> WHAT TO WORK ON: Please count how many lines of the data below contain the string "works", treating uppercase and lowercase letters as different. Reply with the number alone.

Data items:
= Beginning of Section =
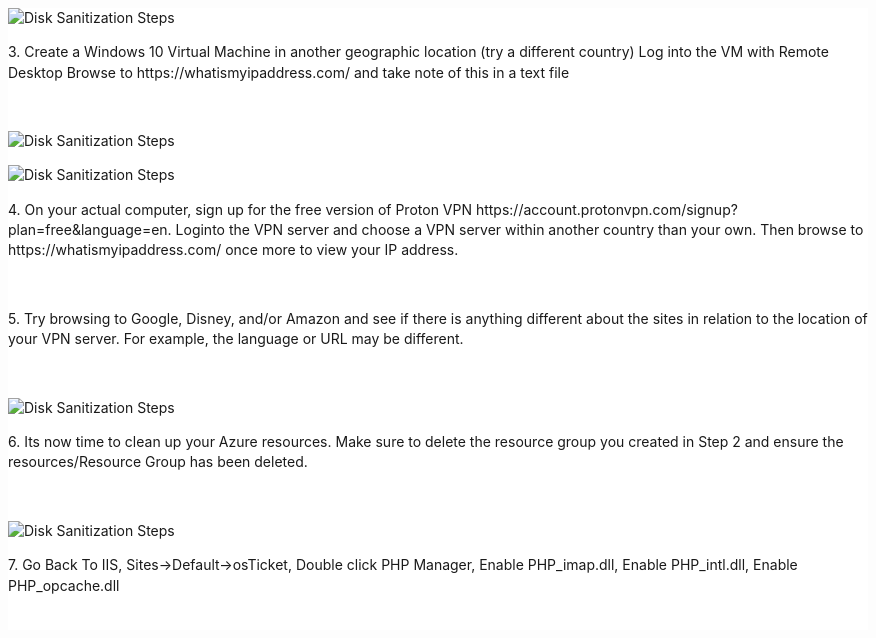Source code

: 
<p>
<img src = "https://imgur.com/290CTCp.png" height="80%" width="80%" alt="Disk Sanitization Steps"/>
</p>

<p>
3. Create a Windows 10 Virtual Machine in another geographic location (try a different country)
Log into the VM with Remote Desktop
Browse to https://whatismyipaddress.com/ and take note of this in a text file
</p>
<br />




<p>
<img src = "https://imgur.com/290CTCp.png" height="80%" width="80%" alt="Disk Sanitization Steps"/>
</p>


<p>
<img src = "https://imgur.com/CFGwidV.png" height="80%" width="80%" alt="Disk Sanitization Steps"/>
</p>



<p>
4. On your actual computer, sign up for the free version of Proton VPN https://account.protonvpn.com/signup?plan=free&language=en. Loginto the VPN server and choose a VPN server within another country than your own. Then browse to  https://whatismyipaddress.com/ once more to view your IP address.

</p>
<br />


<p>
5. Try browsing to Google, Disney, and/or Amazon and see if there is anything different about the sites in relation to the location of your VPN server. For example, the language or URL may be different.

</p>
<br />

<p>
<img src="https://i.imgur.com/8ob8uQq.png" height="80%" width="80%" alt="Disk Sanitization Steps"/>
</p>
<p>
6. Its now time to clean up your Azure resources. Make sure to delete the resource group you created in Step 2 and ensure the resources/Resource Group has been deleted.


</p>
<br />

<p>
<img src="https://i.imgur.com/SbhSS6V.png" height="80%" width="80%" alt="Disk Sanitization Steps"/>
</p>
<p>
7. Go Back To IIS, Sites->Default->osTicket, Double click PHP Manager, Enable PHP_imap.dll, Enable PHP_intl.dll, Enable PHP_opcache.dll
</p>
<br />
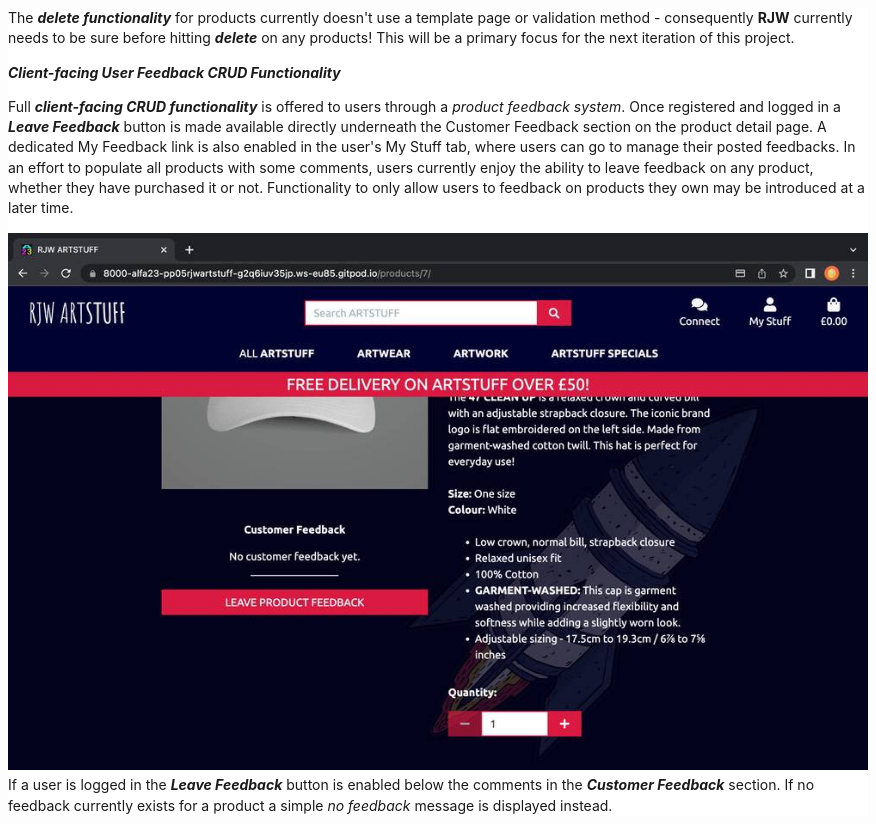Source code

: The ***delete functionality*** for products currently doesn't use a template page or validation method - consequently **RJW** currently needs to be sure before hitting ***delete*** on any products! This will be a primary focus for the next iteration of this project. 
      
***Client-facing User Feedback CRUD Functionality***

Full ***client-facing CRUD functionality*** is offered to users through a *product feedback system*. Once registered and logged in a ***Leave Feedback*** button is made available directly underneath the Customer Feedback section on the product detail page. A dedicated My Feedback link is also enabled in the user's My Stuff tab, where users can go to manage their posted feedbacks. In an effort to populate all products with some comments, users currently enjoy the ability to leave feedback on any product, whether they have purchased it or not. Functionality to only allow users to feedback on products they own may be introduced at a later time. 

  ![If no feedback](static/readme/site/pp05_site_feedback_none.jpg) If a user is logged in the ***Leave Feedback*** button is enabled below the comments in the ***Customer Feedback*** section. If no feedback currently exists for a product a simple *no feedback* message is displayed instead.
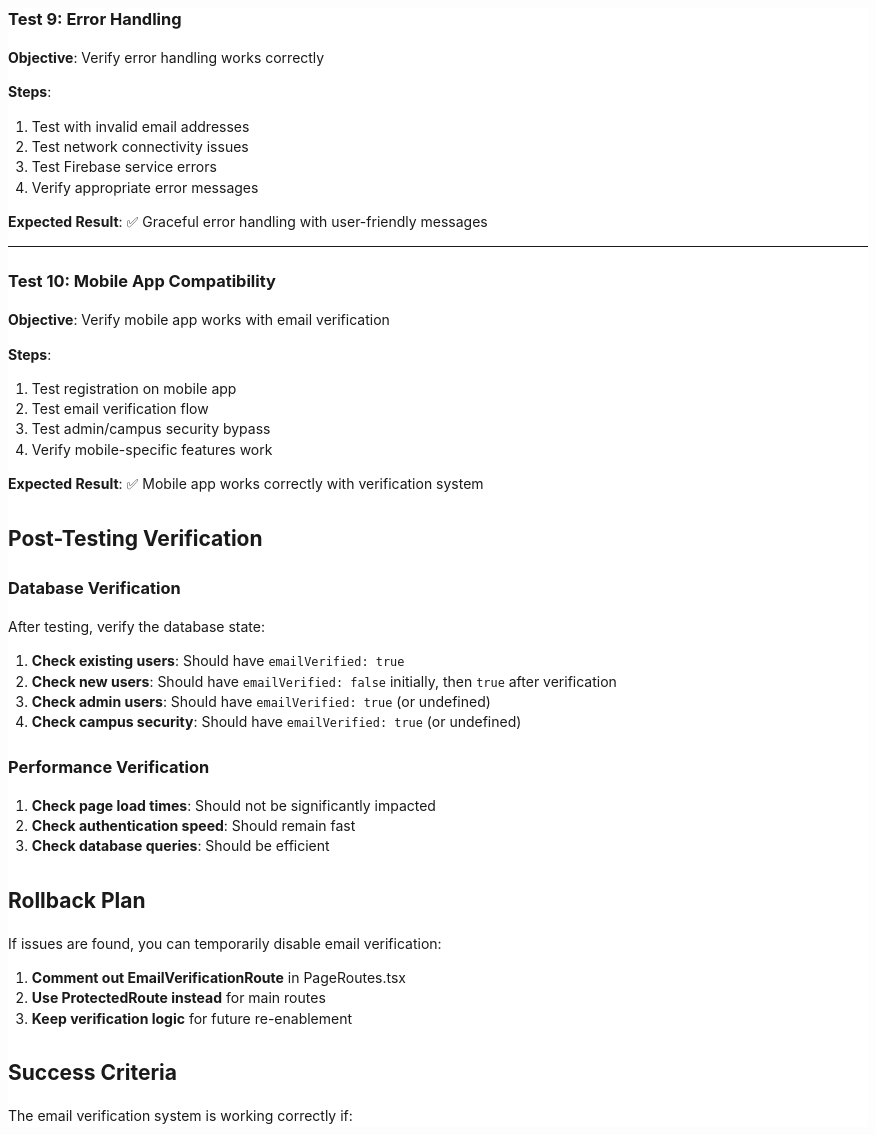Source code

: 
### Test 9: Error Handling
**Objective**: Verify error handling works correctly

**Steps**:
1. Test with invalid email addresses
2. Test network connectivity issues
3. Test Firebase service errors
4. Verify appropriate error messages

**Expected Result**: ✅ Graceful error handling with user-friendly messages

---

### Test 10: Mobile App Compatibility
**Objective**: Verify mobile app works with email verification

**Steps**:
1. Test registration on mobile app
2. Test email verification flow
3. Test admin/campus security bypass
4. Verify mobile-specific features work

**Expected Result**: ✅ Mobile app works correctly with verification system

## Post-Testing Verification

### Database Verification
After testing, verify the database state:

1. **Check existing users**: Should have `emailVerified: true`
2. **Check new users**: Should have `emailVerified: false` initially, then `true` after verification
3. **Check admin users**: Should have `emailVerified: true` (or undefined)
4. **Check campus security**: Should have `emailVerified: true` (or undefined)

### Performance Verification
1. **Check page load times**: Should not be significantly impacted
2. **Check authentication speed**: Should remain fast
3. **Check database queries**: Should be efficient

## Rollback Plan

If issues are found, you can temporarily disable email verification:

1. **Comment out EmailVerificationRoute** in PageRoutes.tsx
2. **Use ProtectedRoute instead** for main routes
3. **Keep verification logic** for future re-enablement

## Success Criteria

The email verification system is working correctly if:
= End of Section =
> OUTPUT FOR THIS EXERCISE: 3